VI. An exceptionally American dream

These increasingly hostile and colonial measures place us in the same position as those previous lovers of freedom and self-determination who had to reject the authorities of distant, uninformed powers.

Here, close to the declaration’s end, we come to its most explicit reference to American history. It chimes with Barlow’s free-spirited past, as a Deadhead and as a cattle rancher under the wide Wyoming skies.

But it also betrays something the early internauts were loath to acknowledge. An unfettered cyberspace was not a universal human aspiration. It was, rather, an atavistically American narrative. An empty territory, just waiting to be discovered and staked out. A new world separated from the old by a gulf as unbridgeable as the Atlantic. A land that bows its head to no one. A land where all are created equal (and where white men are nonetheless more equal than others). The new home of Mind, indeed.

Finally, it’s also a very American narrative that in the struggle between liberty and colonialism, liberty wins. But oppressive governments can learn new tricks, too—just ask the online activists in China, Egypt, Russia. Whether it’s white privilege or military dictatorship, the power dynamics of the physical world have a habit of being reproduced in the virtual sphere with uncanny precision.

Epilogue: 20 years later

For all this, the declaration is a still a stirring, inspiring read. And perhaps we shouldn’t judge it too literally. Barlow wrote it not only under the influence of the altitude, jet lag, and Davos hospitality, but in a white heat of rage about the new US telecoms law. As he wrote to the friends to whom he emailed his text:

This bill was enacted upon us by people who haven’t the slightest idea who we are or where our conversation is being conducted.
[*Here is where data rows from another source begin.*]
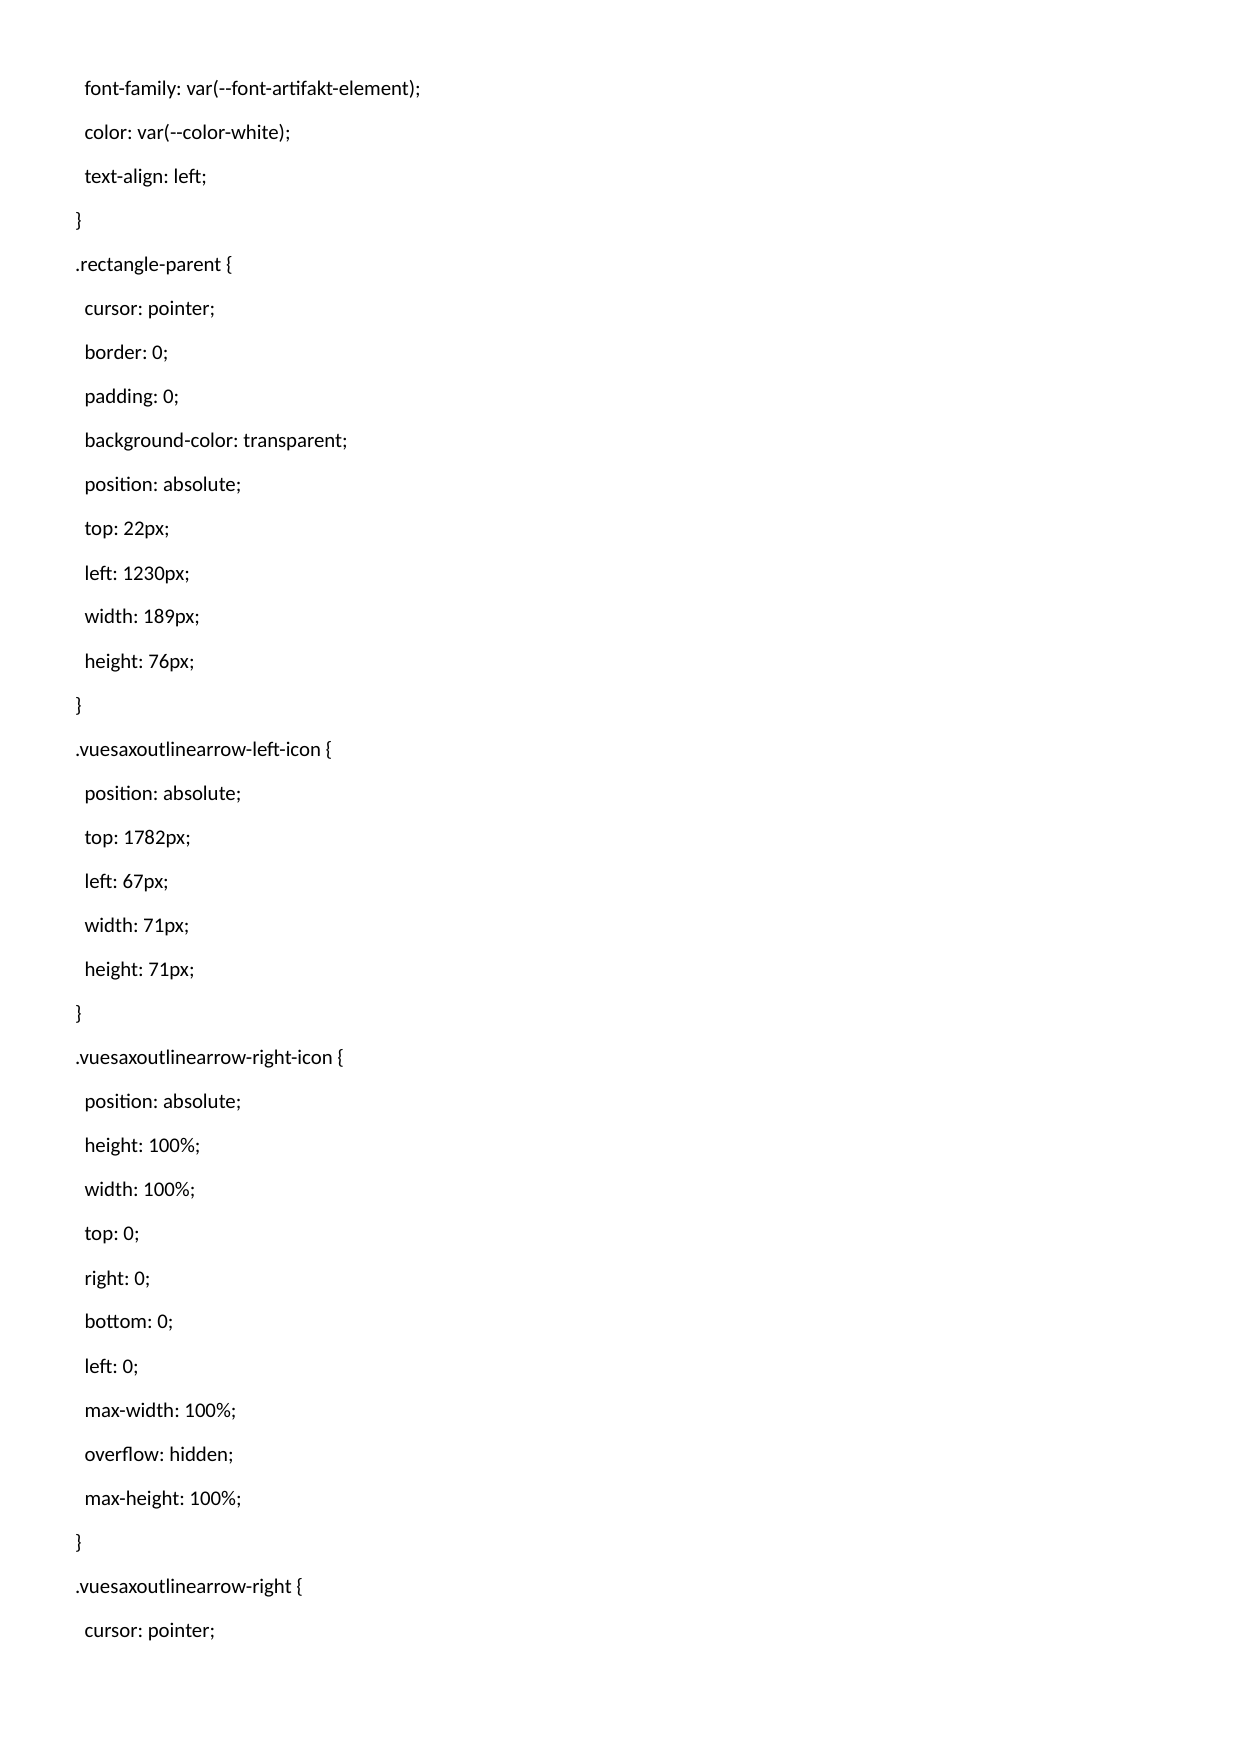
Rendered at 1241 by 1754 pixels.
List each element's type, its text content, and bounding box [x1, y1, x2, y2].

text } [75, 692, 1165, 717]
text width: 100%; [75, 1177, 1165, 1202]
text right: 0; [75, 1265, 1165, 1290]
text overflow: hidden; [75, 1441, 1165, 1466]
text cursor: pointer; [75, 295, 1165, 321]
text position: absolute; [75, 472, 1165, 497]
text border: 0; [75, 339, 1165, 365]
text left: 1230px; [75, 560, 1165, 585]
text cursor: pointer; [75, 1617, 1165, 1643]
text height: 76px; [75, 648, 1165, 673]
text font-family: var(--font-artifakt-element); [75, 75, 1165, 100]
text color: var(--color-white); [75, 119, 1165, 144]
text } [75, 207, 1165, 233]
text top: 0; [75, 1221, 1165, 1246]
text width: 71px; [75, 912, 1165, 938]
text } [75, 1000, 1165, 1026]
text left: 0; [75, 1353, 1165, 1378]
text height: 71px; [75, 956, 1165, 982]
text text-align: left; [75, 163, 1165, 188]
text .vuesaxoutlinearrow-right { [75, 1573, 1165, 1598]
text top: 22px; [75, 516, 1165, 541]
text position: absolute; [75, 780, 1165, 805]
text top: 1782px; [75, 824, 1165, 849]
text max-width: 100%; [75, 1397, 1165, 1422]
text } [75, 1529, 1165, 1554]
text padding: 0; [75, 383, 1165, 409]
text background-color: transparent; [75, 427, 1165, 453]
text .vuesaxoutlinearrow-left-icon { [75, 736, 1165, 761]
text .rectangle-parent { [75, 251, 1165, 277]
text max-height: 100%; [75, 1485, 1165, 1510]
text bottom: 0; [75, 1309, 1165, 1334]
text .vuesaxoutlinearrow-right-icon { [75, 1044, 1165, 1070]
text width: 189px; [75, 604, 1165, 629]
text height: 100%; [75, 1132, 1165, 1158]
text position: absolute; [75, 1088, 1165, 1114]
text left: 67px; [75, 868, 1165, 893]
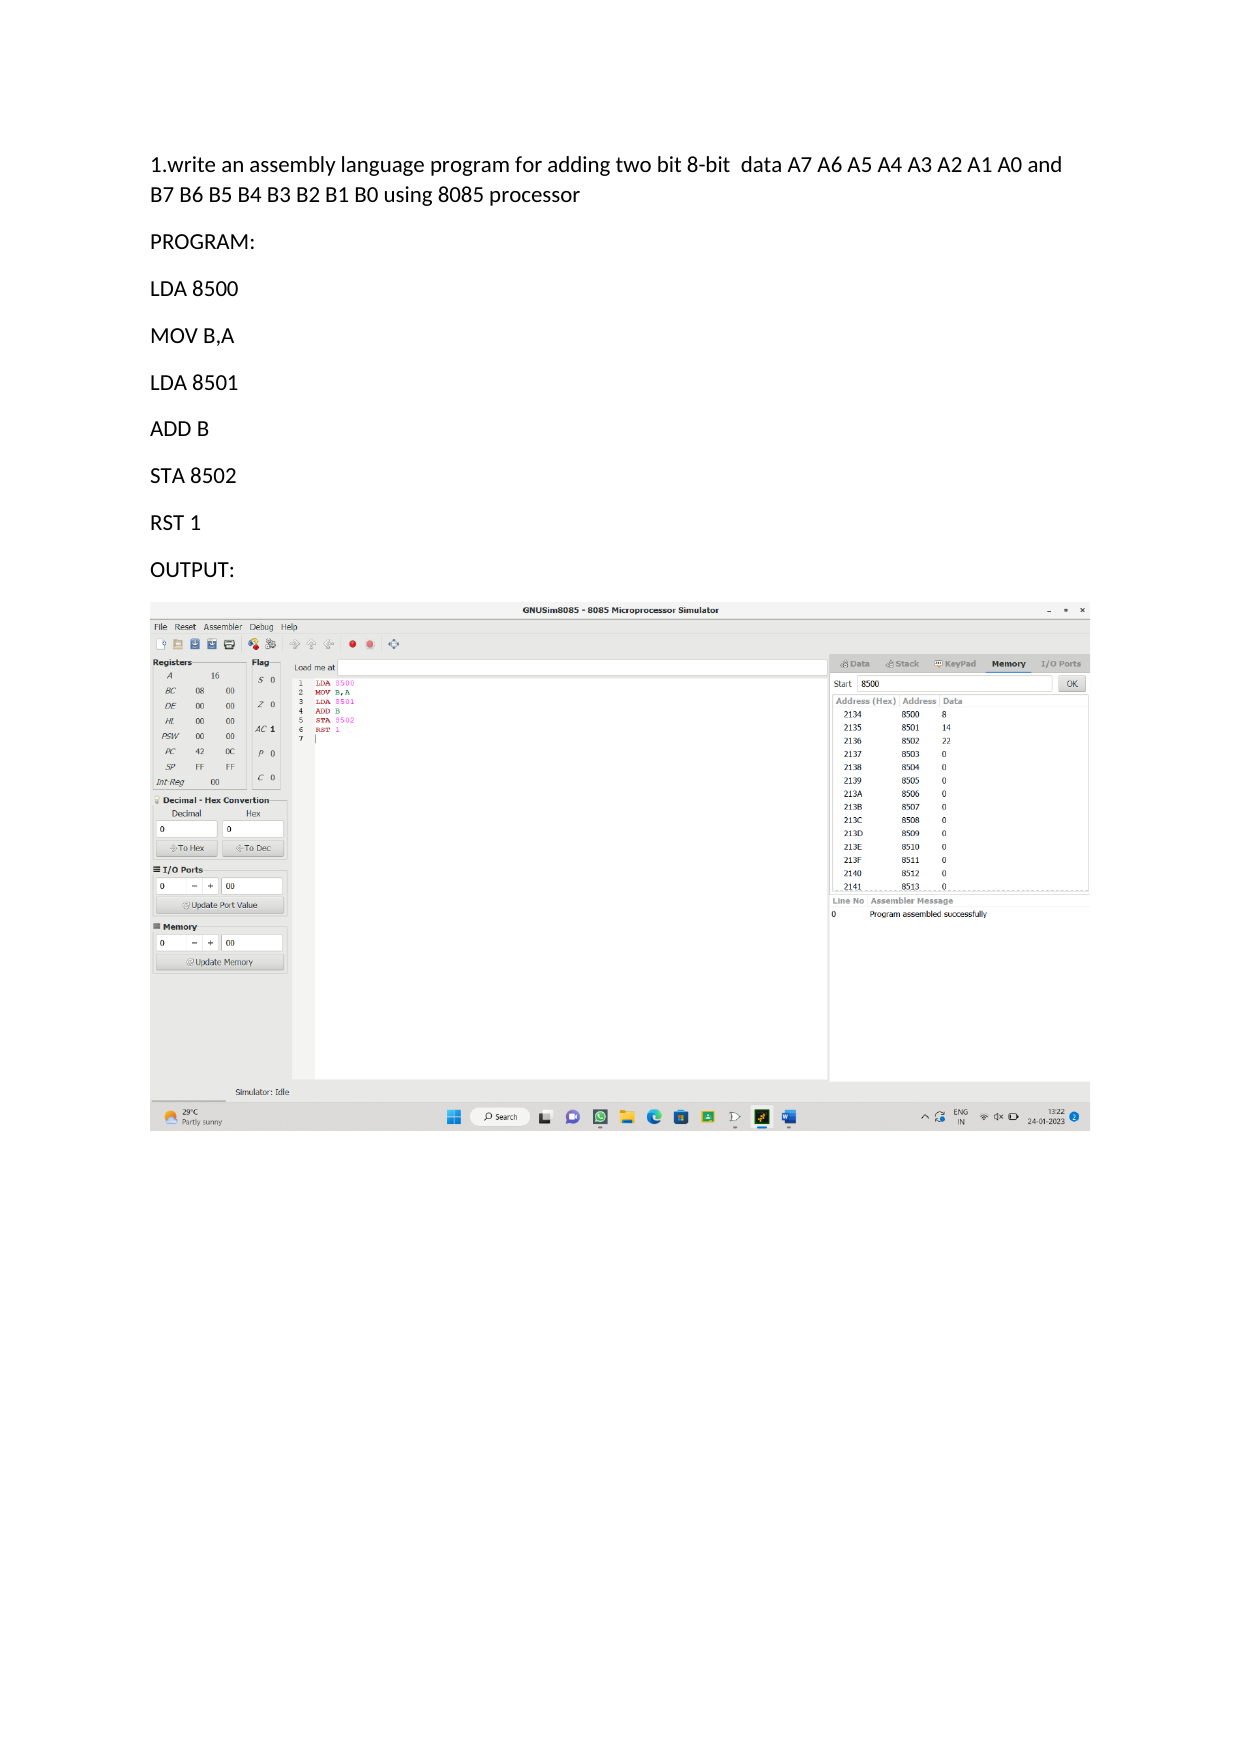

It is, as my good friend and Wired Editor Louis Rossetto put it, as though “the illiterate could tell you what to read.”

Well, fuck them.

But his document has not aged well. It failed to acknowledge that government would quickly learn the tricks of the online world and turn them to its own ends. It failed to foresee that some of the biggest threats to liberty would come not from government but from the very libertarians and tech pioneers who wanted to get away from government in the first place. (“They fight as though they are insurgents while they operate as though they are kings,” wrote the internet scholar danah boyd, reflecting on the anniversary recently.) And it peddled the impossibly idealistic hope that physical space and cyberspace could stay both distinct and radically different, despite having the same people living in both.

The internet still needs its Barlows. There is much to rage about: overweening copyright protection, government snooping, censorship, encryption backdoors, assaults on net neutrality, the unaccountable power of tech giants. But the new activists navigate a more complex terrain of pragmatism and compromise. Gone for good is any notion that cyberspace can ward off these threats by remaining somehow pure and sovereign.

All this is clearly not lost on Barlow himself. In 2014 a recording was made of him reading the declaration out loud. A special edition was released as a vinyl record, as if to underline the document’s timelessness. But listen (video below) to the diffident wryness with which he reads the bombastic opening sentence, as if to say “Ah, how innocent and idealistic we were back then!”